Wisterias are deciduous, twining climbers, native to China, Japan and the eastern United States. Of the ten species the three most commonly grown are Wisteria floribunda (Japanese wisteria), W. sinensis (Chinese wisteria) and W. brachybotrys (silky wisteria), and their cultivars. All three species are strong-growing and are capable of reaching a height of around 10m (30ft) in trees or a spread of up to 20m (60ft) or more against a wall.
Wisterias flower in the spring with occasional summer flowers. Most begin flowering within 3-4 years of planting. After a long summer, established wisterias may form pendant, bean-like seedpods that are an additional feature.
Wisteria prefers a sunny position, but can be grown in slight shade. Plant in a well-drained, fertile soil.
If buying a new wisteria, always choose one that has been grown from cuttings or by grafting. Seed raised wisterias flower less reliably, and also take longer to flower. Grafted plants can be detected by the visible bulge of the graft union near the base of the stem. Named cultivars are almost always grafted, whereas species plants may not be.
Plants will dry out quickly, especially in a light or sandy soil, so keep plants well watered, particularly when newly planted and during dry periods.
Feed in the spring, with Growmore or Fish, Blood and Bone at the rate recommended on the packet. In sandy soils (which may have low potassium levels), also apply sulphate of potash at 20g per sq m (1/2oz per sq yd). You could also use rose or flowering shrub fertilisers.

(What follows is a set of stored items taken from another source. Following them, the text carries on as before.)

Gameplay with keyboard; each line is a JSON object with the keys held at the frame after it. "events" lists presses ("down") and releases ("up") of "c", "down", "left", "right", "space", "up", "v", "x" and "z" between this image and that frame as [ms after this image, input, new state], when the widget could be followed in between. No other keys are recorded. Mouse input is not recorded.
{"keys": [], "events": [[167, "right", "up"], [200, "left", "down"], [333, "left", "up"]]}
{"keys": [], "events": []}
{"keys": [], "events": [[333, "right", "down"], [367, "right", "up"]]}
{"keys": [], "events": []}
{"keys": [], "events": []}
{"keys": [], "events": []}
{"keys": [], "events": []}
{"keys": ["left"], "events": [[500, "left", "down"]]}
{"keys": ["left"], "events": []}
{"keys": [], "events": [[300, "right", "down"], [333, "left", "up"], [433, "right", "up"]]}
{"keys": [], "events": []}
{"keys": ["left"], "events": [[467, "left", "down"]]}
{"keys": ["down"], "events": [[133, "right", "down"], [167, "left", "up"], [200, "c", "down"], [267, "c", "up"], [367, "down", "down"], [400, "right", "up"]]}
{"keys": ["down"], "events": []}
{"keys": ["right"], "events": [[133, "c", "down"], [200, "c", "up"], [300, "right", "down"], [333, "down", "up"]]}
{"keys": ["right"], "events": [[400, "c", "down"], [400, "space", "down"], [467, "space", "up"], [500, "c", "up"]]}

Wisterias are usually thought of as climbers, but you can grow wisterias in containers, and train as a free-standing standard. This is particularly suitable for a small garden.
Use a quality loam-based potting compost such as John Innes No 3. Containerised wisterias can be fed with liquid tomato fertiliser, Phostrogen, Miracle-gro or similar flowering plant foods. Mixing controlled release fertiliser granules into the compost is another alternative.